26 May:  The Israeli government’s narrow endorsement of the Middle East road map on Sunday May 25 – and acceptance of a Palestinian state at the end of the road – far from removing the obstacles to peacemaking, accentuates the difficulties facing the next stages.

debkafile‘s US and Israeli security sources report increasing signs that Yasser Arafat is now seriously gunning for the new Palestinian prime minister Mahmoud Abbas. Arafat cannot abide the notion of any top-level conference going forward without him. The plot he is thought to be preparing would inculpate Israel for any harm befalling Abu Mazen or his associates. He would thus show the Palestinians and the Muslim world that his arm is still long and that if anyone is bent on sabotaging the prospects of peace it is Israel.

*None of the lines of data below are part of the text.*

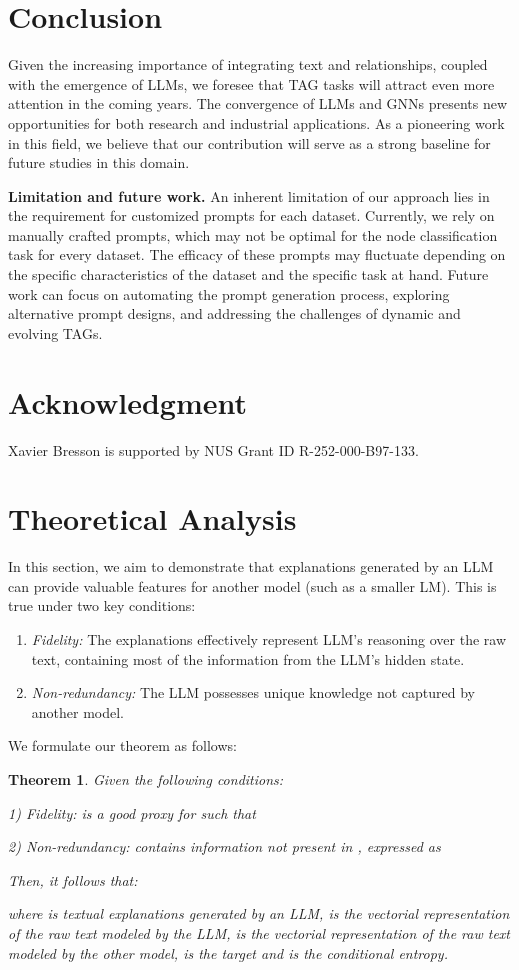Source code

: \documentclass{article}
\newtheorem{theorem}{Theorem}
\begin{document}
\section{Conclusion}
Given the increasing importance of integrating text and relationships, coupled with the emergence of LLMs, we foresee that TAG tasks will attract even more attention in the coming years. The convergence of LLMs and GNNs presents new opportunities for both research and industrial applications. As a pioneering work in this field, we believe that our contribution will serve as a strong baseline for future studies in this domain.


\textbf{Limitation and future work.}
An inherent limitation of our approach lies in the requirement for customized prompts for each dataset. Currently, we rely on manually crafted prompts, which may not be optimal for the node classification task for every dataset. The efficacy of these prompts may fluctuate depending on the specific characteristics of the dataset and the specific task at hand.
Future work can focus on automating the prompt generation process, exploring alternative prompt designs, and addressing the challenges of dynamic and evolving TAGs.


\section*{Acknowledgment}
Xavier Bresson is supported by NUS Grant ID R-252-000-B97-133.

\printbibliography

\newpage
\appendix
\section{Theoretical Analysis}\label{theory}

In this section, we aim to demonstrate that explanations generated by an LLM can provide valuable features for another model (such as a smaller LM). This is true under two key conditions:
\begin{enumerate}
\item \emph{Fidelity:} The explanations effectively represent LLM's reasoning over the raw text, containing most of the information from the LLM's hidden state.
\item \emph{Non-redundancy:} The LLM possesses unique knowledge not captured by another model.
\end{enumerate}


We formulate our theorem as follows:
\begin{theorem}
Given the following conditions: 

1) Fidelity:  is a good proxy for  such that


2) Non-redundancy:  contains information not present in , expressed as



Then, it follows that:


where  is textual explanations generated by an LLM,  is the vectorial representation of the raw text modeled by the LLM,  is the vectorial representation of the raw text modeled by the other model,  is the target and  is the conditional entropy.
\end{theorem}
\end{document}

Arafat is busy with a complicated scheme that may start with an attack on someone close to Abbas or a Washington-backed appointee as a warning to the Palestinian prime minister to remove himself while he still has time. He is reported going to the lengths of waking up or importing secret sleeper terror cells kept till now in reserve. Not all their members are Palestinian. They include bearers of Canadian and European passports, genuine or forged, like the two British terrorists who carried out the April 30 Mike’s Place bombing. The attack, which was meant to hit the US embassy, was set up and prepared in Damascus by Hamas and Hizballah planners and comprehensively supported by Fatah and Hamas teams in the Gaza Strip as well as Fatah, al Aqsa Martyrs Brigades and Hamas accomplices on the West Bank.

debkafile‘s intelligence sources totally refute the reports broadcast last week claiming Syria had shut down the Damascus offices of Palestinian terror groups in response to a sharp American ultimatum. They discovered that Jihad Islami and Hamas operational leaders supposedly expelled to Beirut, Cairo and Qatar to throw the Americans off the scent have all gone to ground in Syria. The Jihad Islami’s Abdullah Salah Ramadan, Zeid Nahla and Ibrahim Shehada, as well as the Hamas’s Mussa Abu Marzuk, Khaled Mashal and operations chief Imad al Alami are all in hiding under the protection of Syrian military intelligence. A senior Israeli security source commented: “Having this collection of top terror operatives under cover and working overtime is not good news for anyone.”